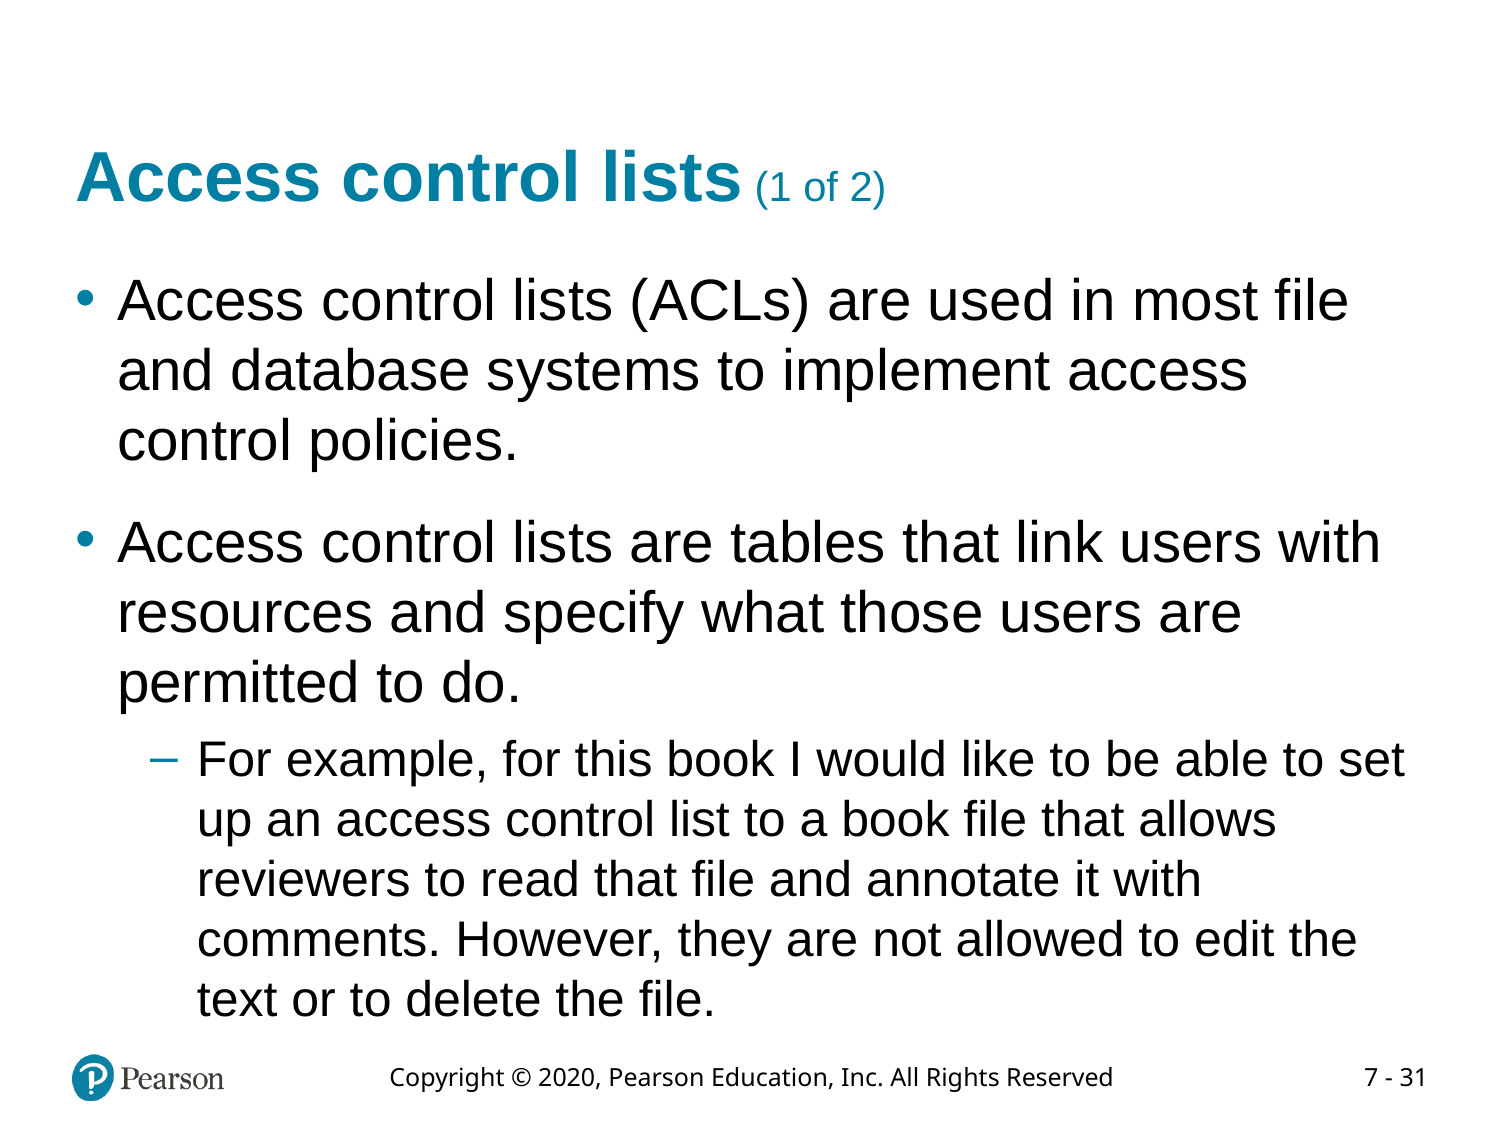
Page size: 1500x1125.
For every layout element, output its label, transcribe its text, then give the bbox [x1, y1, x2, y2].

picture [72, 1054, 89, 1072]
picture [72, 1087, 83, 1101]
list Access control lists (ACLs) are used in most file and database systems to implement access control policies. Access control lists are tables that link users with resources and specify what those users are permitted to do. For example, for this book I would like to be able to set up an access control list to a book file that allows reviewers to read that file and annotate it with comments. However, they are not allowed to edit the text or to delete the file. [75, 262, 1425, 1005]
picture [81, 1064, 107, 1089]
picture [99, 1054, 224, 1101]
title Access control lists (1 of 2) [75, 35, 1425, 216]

(PROBLEM STATEMENT)
The lines from the one containing "For every layout" through the final line of the listing above are all you should set down, exactly as written.

(TASK RESPONSE)
For every layout element, output its label, transcribe its text, then give the bbox [x1, y1, x2, y2].

picture [72, 1054, 89, 1072]
picture [72, 1087, 83, 1101]
list Access control lists (ACLs) are used in most file and database systems to implement access control policies. Access control lists are tables that link users with resources and specify what those users are permitted to do. For example, for this book I would like to be able to set up an access control list to a book file that allows reviewers to read that file and annotate it with comments. However, they are not allowed to edit the text or to delete the file. [75, 262, 1425, 1005]
picture [81, 1064, 107, 1089]
picture [99, 1054, 224, 1101]
title Access control lists (1 of 2) [75, 35, 1425, 216]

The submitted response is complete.